The Supreme Court struck down Haryana's 2014 ad hoc employee regularization policy. The Court held that regularizing ad hoc or casual employees without proper advertisement, interviews, or competitive selection violates the constitutional scheme of public employment and equality principles. The judgment has broad implications for government employers relying on ad hoc workforces. It reaffirms that access to public office requires transparent, competitive, merit-based processes, not discretionary regularization.

The Haryana Regularisation Policy 2014

Haryana's 2014 policy permitted converting ad hoc or temporary employees into permanent positions without conducting fresh competitive recruitment. The rationale offered was administrative convenience: many ad hoc employees had served for years, and formal recruitment procedures were bureaucratic. The policy simply required departmental heads to certify that the employee was fit for permanent status. No advertisements, no interviews, no competitive selection. Thousands of regularisations occurred across government departments.

Constitutional Principles of Public Employment

Articles 14 and 16 guarantee equality before law and equal opportunity in public employment. These provisions mandate that access to government positions be transparent, merit-based, and available to all eligible citizens. The Supreme Court consistently holds that the constitutional scheme contemplates competitive examinations as the primary means of government recruitment. Haryana's policy bypassed competitive selection entirely. The Court held that once an ad hoc or temporary position arises, the permanent position must be filled through merit-based competitive selection.

Doctrine of Fairness and Competitive Exclusion

The Court emphasized that regularization policies harm competitive fairness. When a department recruits through competitive exam, thousands of candidates prepare and participate in selection. If the same department later regularizes ad hoc employees without competition, those who passed the competitive exam are prejudiced. The Court noted that ad hoc employees, while deserving of job security and fair treatment, are not entitled to permanent positions without meeting constitutional competitive selection thresholds.

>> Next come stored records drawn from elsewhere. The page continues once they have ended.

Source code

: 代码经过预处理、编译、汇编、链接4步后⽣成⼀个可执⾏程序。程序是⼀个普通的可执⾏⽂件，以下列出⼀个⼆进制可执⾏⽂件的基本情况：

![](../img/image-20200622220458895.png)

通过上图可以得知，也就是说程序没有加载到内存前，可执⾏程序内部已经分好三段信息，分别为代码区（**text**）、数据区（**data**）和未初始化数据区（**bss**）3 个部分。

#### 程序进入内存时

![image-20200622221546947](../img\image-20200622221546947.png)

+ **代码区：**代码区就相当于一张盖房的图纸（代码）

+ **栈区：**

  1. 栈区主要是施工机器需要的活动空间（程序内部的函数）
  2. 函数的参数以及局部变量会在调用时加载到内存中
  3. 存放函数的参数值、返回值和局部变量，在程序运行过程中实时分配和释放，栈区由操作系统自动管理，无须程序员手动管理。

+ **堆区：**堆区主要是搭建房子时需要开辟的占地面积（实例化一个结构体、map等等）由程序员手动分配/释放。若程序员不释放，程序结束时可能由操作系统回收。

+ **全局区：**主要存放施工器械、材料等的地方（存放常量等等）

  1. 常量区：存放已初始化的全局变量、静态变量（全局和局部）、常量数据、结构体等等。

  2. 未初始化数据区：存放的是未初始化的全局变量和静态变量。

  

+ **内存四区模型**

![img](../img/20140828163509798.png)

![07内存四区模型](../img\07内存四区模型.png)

Implications for States and Employers

The judgment directly impacts states operating similar regularization schemes. Many state governments have regularized ad hoc employees through executive orders rather than competitive recruitment. These are now vulnerable to legal challenge. Government employers face a choice: either conduct fresh competitive recruitment for previously regularized positions, or defend the regularization as an equitable remedy justified by extraordinary circumstances.

Practical Takeaways

Government employers considering ad hoc regularization must abandon blanket policies and conduct competitive recruitment. If regularizations occurred recently, audit policy constitutionality and anticipate challenges. Ad hoc employees should explore competitive exam opportunities. Practitioners challenging policies should cite this Supreme Court judgment as strong legal foundation.